== Records for this exercise

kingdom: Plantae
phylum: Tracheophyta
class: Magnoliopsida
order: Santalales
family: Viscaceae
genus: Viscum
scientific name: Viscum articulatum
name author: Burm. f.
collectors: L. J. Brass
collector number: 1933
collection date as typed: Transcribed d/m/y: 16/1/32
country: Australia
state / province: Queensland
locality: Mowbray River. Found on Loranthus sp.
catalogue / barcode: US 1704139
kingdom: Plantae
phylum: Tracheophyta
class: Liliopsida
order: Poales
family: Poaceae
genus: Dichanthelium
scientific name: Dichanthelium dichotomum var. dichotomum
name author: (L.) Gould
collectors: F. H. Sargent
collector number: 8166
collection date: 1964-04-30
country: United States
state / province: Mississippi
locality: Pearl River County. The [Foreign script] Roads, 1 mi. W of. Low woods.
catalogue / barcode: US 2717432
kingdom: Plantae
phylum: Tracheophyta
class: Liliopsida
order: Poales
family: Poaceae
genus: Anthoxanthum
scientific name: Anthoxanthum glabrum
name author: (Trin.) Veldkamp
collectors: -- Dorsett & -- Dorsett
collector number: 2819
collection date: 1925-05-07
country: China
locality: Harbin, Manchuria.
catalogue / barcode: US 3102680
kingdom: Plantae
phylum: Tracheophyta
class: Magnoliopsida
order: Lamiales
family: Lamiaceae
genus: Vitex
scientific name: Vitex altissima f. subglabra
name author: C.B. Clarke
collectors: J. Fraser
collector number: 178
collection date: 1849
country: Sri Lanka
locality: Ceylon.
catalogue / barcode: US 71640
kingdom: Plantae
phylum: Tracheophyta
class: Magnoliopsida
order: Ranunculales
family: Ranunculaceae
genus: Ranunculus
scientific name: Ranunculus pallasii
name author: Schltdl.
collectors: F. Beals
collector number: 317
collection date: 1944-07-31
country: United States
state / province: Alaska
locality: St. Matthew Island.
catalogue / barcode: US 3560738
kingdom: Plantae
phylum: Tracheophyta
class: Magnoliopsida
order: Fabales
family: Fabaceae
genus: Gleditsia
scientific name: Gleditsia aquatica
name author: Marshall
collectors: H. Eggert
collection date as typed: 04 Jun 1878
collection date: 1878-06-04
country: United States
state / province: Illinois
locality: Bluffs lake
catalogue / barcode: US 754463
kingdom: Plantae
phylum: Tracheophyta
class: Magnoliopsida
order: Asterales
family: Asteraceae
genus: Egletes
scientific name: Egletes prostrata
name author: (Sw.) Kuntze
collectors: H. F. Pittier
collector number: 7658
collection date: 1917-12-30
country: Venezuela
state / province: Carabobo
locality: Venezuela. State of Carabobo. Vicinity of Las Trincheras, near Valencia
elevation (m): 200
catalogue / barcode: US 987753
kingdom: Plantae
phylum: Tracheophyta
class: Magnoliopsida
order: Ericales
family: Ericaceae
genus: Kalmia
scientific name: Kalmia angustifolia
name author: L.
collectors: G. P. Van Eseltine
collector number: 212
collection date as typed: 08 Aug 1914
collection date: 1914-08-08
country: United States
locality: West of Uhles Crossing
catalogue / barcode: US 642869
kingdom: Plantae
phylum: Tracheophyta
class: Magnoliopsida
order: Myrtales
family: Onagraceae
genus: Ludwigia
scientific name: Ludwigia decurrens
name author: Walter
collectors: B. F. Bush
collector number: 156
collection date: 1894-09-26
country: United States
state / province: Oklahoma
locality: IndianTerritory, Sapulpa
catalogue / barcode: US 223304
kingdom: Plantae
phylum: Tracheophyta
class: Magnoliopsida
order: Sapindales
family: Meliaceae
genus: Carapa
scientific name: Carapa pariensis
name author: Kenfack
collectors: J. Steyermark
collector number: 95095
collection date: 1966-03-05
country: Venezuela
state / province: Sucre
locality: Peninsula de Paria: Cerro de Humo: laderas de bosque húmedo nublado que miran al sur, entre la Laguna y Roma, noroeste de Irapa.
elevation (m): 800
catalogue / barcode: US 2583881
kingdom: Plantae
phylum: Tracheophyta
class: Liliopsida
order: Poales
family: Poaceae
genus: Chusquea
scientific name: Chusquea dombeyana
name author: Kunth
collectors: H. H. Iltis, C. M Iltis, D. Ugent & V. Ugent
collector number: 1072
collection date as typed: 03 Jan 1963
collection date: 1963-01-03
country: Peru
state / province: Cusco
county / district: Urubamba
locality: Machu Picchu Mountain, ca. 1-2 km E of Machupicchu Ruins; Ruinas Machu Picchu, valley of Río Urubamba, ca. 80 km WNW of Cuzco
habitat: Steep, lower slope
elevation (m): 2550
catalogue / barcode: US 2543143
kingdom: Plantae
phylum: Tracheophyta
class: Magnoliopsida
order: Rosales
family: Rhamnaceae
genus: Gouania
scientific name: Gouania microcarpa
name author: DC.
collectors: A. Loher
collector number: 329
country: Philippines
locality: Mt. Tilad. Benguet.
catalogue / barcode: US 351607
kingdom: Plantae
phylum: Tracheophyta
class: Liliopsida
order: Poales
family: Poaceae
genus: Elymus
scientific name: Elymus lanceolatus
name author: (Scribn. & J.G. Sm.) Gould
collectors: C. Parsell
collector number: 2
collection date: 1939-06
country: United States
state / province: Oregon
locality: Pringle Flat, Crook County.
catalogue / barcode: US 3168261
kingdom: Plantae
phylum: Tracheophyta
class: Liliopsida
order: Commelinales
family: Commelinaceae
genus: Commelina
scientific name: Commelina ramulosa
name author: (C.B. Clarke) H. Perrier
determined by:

====

Problem details —
Turn the lines of all the items above into a numbered list, leaving out any blank lines.

Correct result —
1. kingdom: Plantae
2. phylum: Tracheophyta
3. class: Magnoliopsida
4. order: Santalales
5. family: Viscaceae
6. genus: Viscum
7. scientific name: Viscum articulatum
8. name author: Burm. f.
9. collectors: L. J. Brass
10. collector number: 1933
11. collection date as typed: Transcribed d/m/y: 16/1/32
12. country: Australia
13. state / province: Queensland
14. locality: Mowbray River. Found on Loranthus sp.
15. catalogue / barcode: US 1704139
16. kingdom: Plantae
17. phylum: Tracheophyta
18. class: Liliopsida
19. order: Poales
20. family: Poaceae
21. genus: Dichanthelium
22. scientific name: Dichanthelium dichotomum var. dichotomum
23. name author: (L.) Gould
24. collectors: F. H. Sargent
25. collector number: 8166
26. collection date: 1964-04-30
27. country: United States
28. state / province: Mississippi
29. locality: Pearl River County. The [Foreign script] Roads, 1 mi. W of. Low woods.
30. catalogue / barcode: US 2717432
31. kingdom: Plantae
32. phylum: Tracheophyta
33. class: Liliopsida
34. order: Poales
35. family: Poaceae
36. genus: Anthoxanthum
37. scientific name: Anthoxanthum glabrum
38. name author: (Trin.) Veldkamp
39. collectors: -- Dorsett & -- Dorsett
40. collector number: 2819
41. collection date: 1925-05-07
42. country: China
43. locality: Harbin, Manchuria.
44. catalogue / barcode: US 3102680
45. kingdom: Plantae
46. phylum: Tracheophyta
47. class: Magnoliopsida
48. order: Lamiales
49. family: Lamiaceae
50. genus: Vitex
51. scientific name: Vitex altissima f. subglabra
52. name author: C.B. Clarke
53. collectors: J. Fraser
54. collector number: 178
55. collection date: 1849
56. country: Sri Lanka
57. locality: Ceylon.
58. catalogue / barcode: US 71640
59. kingdom: Plantae
60. phylum: Tracheophyta
61. class: Magnoliopsida
62. order: Ranunculales
63. family: Ranunculaceae
64. genus: Ranunculus
65. scientific name: Ranunculus pallasii
66. name author: Schltdl.
67. collectors: F. Beals
68. collector number: 317
69. collection date: 1944-07-31
70. country: United States
71. state / province: Alaska
72. locality: St. Matthew Island.
73. catalogue / barcode: US 3560738
74. kingdom: Plantae
75. phylum: Tracheophyta
76. class: Magnoliopsida
77. order: Fabales
78. family: Fabaceae
79. genus: Gleditsia
80. scientific name: Gleditsia aquatica
81. name author: Marshall
82. collectors: H. Eggert
83. collection date as typed: 04 Jun 1878
84. collection date: 1878-06-04
85. country: United States
86. state / province: Illinois
87. locality: Bluffs lake
88. catalogue / barcode: US 754463
89. kingdom: Plantae
90. phylum: Tracheophyta
91. class: Magnoliopsida
92. order: Asterales
93. family: Asteraceae
94. genus: Egletes
95. scientific name: Egletes prostrata
96. name author: (Sw.) Kuntze
97. collectors: H. F. Pittier
98. collector number: 7658
99. collection date: 1917-12-30
100. country: Venezuela
101. state / province: Carabobo
102. locality: Venezuela. State of Carabobo. Vicinity of Las Trincheras, near Valencia
103. elevation (m): 200
104. catalogue / barcode: US 987753
105. kingdom: Plantae
106. phylum: Tracheophyta
107. class: Magnoliopsida
108. order: Ericales
109. family: Ericaceae
110. genus: Kalmia
111. scientific name: Kalmia angustifolia
112. name author: L.
113. collectors: G. P. Van Eseltine
114. collector number: 212
115. collection date as typed: 08 Aug 1914
116. collection date: 1914-08-08
117. country: United States
118. locality: West of Uhles Crossing
119. catalogue / barcode: US 642869
120. kingdom: Plantae
121. phylum: Tracheophyta
122. class: Magnoliopsida
123. order: Myrtales
124. family: Onagraceae
125. genus: Ludwigia
126. scientific name: Ludwigia decurrens
127. name author: Walter
128. collectors: B. F. Bush
129. collector number: 156
130. collection date: 1894-09-26
131. country: United States
132. state / province: Oklahoma
133. locality: IndianTerritory, Sapulpa
134. catalogue / barcode: US 223304
135. kingdom: Plantae
136. phylum: Tracheophyta
137. class: Magnoliopsida
138. order: Sapindales
139. family: Meliaceae
140. genus: Carapa
141. scientific name: Carapa pariensis
142. name author: Kenfack
143. collectors: J. Steyermark
144. collector number: 95095
145. collection date: 1966-03-05
146. country: Venezuela
147. state / province: Sucre
148. locality: Peninsula de Paria: Cerro de Humo: laderas de bosque húmedo nublado que miran al sur, entre la Laguna y Roma, noroeste de Irapa.
149. elevation (m): 800
150. catalogue / barcode: US 2583881
151. kingdom: Plantae
152. phylum: Tracheophyta
153. class: Liliopsida
154. order: Poales
155. family: Poaceae
156. genus: Chusquea
157. scientific name: Chusquea dombeyana
158. name author: Kunth
159. collectors: H. H. Iltis, C. M Iltis, D. Ugent & V. Ugent
160. collector number: 1072
161. collection date as typed: 03 Jan 1963
162. collection date: 1963-01-03
163. country: Peru
164. state / province: Cusco
165. county / district: Urubamba
166. locality: Machu Picchu Mountain, ca. 1-2 km E of Machupicchu Ruins; Ruinas Machu Picchu, valley of Río Urubamba, ca. 80 km WNW of Cuzco
167. habitat: Steep, lower slope
168. elevation (m): 2550
169. catalogue / barcode: US 2543143
170. kingdom: Plantae
171. phylum: Tracheophyta
172. class: Magnoliopsida
173. order: Rosales
174. family: Rhamnaceae
175. genus: Gouania
176. scientific name: Gouania microcarpa
177. name author: DC.
178. collectors: A. Loher
179. collector number: 329
180. country: Philippines
181. locality: Mt. Tilad. Benguet.
182. catalogue / barcode: US 351607
183. kingdom: Plantae
184. phylum: Tracheophyta
185. class: Liliopsida
186. order: Poales
187. family: Poaceae
188. genus: Elymus
189. scientific name: Elymus lanceolatus
190. name author: (Scribn. & J.G. Sm.) Gould
191. collectors: C. Parsell
192. collector number: 2
193. collection date: 1939-06
194. country: United States
195. state / province: Oregon
196. locality: Pringle Flat, Crook County.
197. catalogue / barcode: US 3168261
198. kingdom: Plantae
199. phylum: Tracheophyta
200. class: Liliopsida
201. order: Commelinales
202. family: Commelinaceae
203. genus: Commelina
204. scientific name: Commelina ramulosa
205. name author: (C.B. Clarke) H. Perrier
206. determined by:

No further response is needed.